* [EXERCISE INSTRUCTIONS]: Can you recast the text from the start of the material up to and including the line containing "浪商高校陸上部クラブ体験会 7/26開催 申込受付中" as a numbered list, leaving out any blank lines?

* [DATA]:
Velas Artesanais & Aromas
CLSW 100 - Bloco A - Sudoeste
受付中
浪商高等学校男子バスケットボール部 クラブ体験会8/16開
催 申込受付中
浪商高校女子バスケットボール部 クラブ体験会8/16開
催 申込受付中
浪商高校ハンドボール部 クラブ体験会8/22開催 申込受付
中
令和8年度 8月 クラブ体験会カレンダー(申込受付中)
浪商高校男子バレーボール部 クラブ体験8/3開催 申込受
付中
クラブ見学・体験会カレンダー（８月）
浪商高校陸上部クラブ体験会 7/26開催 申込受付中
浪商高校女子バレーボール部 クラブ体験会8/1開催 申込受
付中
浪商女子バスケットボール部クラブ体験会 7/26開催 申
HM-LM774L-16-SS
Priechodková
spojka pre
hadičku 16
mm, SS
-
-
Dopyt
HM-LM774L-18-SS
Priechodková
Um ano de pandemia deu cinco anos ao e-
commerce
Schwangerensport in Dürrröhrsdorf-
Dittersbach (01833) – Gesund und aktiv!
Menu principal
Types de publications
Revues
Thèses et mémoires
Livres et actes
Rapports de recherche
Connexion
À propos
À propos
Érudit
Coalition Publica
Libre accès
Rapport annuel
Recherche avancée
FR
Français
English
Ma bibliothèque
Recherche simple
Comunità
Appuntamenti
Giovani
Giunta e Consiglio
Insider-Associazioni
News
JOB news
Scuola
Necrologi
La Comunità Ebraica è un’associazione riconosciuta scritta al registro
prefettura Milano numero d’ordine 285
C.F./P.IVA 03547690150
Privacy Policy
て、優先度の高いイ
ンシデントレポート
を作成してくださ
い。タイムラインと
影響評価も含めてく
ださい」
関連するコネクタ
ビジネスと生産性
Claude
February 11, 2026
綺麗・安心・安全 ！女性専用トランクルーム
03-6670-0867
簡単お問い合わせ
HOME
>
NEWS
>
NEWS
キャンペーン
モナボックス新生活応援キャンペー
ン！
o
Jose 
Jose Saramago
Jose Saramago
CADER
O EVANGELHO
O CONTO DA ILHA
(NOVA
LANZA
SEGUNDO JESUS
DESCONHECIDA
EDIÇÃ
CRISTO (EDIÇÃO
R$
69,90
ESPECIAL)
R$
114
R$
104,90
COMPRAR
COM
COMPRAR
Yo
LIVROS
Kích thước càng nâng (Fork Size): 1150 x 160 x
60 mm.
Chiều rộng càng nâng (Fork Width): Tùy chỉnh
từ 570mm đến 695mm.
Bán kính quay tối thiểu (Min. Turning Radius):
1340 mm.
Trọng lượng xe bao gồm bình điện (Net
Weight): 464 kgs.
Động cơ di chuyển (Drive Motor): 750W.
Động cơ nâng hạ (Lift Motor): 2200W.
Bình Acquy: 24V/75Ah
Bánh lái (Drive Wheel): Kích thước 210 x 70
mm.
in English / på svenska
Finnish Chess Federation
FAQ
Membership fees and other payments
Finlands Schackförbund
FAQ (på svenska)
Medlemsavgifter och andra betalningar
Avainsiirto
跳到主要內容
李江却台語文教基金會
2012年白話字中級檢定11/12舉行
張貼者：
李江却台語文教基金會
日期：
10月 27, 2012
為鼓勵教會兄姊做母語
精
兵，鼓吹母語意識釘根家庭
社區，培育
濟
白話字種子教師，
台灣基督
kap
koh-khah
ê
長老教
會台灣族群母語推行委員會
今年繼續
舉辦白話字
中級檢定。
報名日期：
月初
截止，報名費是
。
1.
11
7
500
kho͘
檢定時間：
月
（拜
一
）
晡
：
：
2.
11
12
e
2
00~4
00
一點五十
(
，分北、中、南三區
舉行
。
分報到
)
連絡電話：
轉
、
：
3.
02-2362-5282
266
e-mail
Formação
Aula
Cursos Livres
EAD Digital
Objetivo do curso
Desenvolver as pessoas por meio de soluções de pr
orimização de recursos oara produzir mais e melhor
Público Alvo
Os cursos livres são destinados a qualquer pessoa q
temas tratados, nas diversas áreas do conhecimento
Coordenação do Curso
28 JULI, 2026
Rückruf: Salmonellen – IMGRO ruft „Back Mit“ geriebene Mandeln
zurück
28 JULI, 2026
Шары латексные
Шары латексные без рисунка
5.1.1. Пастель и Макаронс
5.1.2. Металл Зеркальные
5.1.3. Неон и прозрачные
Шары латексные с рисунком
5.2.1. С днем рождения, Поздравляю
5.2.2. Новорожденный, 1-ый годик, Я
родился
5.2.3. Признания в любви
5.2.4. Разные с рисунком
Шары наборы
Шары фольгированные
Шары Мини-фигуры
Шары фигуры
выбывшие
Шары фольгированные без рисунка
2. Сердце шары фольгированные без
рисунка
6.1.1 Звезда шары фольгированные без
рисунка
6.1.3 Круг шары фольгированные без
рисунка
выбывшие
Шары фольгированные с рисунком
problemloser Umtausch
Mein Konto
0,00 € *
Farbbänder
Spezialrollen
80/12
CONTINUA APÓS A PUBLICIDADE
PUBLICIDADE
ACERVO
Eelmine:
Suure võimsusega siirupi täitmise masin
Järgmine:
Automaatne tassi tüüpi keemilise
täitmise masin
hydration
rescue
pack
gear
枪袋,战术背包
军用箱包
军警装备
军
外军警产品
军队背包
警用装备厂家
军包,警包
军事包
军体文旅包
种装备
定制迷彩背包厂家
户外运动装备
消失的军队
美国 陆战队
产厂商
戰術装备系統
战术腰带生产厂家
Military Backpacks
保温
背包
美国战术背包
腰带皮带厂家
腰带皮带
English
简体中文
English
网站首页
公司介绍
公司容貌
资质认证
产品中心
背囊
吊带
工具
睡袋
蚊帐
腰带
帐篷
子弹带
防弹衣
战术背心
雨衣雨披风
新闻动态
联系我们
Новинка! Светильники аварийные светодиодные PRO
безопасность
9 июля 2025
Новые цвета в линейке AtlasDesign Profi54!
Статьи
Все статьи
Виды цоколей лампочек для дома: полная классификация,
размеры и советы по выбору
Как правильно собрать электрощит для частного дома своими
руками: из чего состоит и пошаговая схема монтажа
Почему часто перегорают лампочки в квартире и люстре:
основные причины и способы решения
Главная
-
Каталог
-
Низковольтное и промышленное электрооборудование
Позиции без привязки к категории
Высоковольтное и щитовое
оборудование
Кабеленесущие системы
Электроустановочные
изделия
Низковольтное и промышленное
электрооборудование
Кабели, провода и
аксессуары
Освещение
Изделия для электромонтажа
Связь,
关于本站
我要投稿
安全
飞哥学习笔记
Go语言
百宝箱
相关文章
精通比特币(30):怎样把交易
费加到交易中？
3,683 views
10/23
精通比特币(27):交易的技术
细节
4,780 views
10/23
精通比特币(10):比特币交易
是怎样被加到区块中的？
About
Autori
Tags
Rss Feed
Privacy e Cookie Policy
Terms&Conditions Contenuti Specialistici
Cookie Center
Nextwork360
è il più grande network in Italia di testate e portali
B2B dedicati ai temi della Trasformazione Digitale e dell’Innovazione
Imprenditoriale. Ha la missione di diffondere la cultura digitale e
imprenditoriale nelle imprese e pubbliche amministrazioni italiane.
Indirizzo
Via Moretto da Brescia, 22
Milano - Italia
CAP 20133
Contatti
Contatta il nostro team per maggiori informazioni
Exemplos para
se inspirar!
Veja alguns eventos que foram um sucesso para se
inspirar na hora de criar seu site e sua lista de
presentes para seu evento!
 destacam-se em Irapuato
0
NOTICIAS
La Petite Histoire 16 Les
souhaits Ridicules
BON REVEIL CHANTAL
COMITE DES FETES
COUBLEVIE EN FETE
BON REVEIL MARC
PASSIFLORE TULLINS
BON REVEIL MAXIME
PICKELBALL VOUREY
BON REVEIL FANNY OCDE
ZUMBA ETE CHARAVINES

* [TASK RESPONSE]:
1. Velas Artesanais & Aromas
2. CLSW 100 - Bloco A - Sudoeste
3. 受付中
4. 浪商高等学校男子バスケットボール部 クラブ体験会8/16開
5. 催 申込受付中
6. 浪商高校女子バスケットボール部 クラブ体験会8/16開
7. 催 申込受付中
8. 浪商高校ハンドボール部 クラブ体験会8/22開催 申込受付
9. 中
10. 令和8年度 8月 クラブ体験会カレンダー(申込受付中)
11. 浪商高校男子バレーボール部 クラブ体験8/3開催 申込受
12. 付中
13. クラブ見学・体験会カレンダー（８月）
14. 浪商高校陸上部クラブ体験会 7/26開催 申込受付中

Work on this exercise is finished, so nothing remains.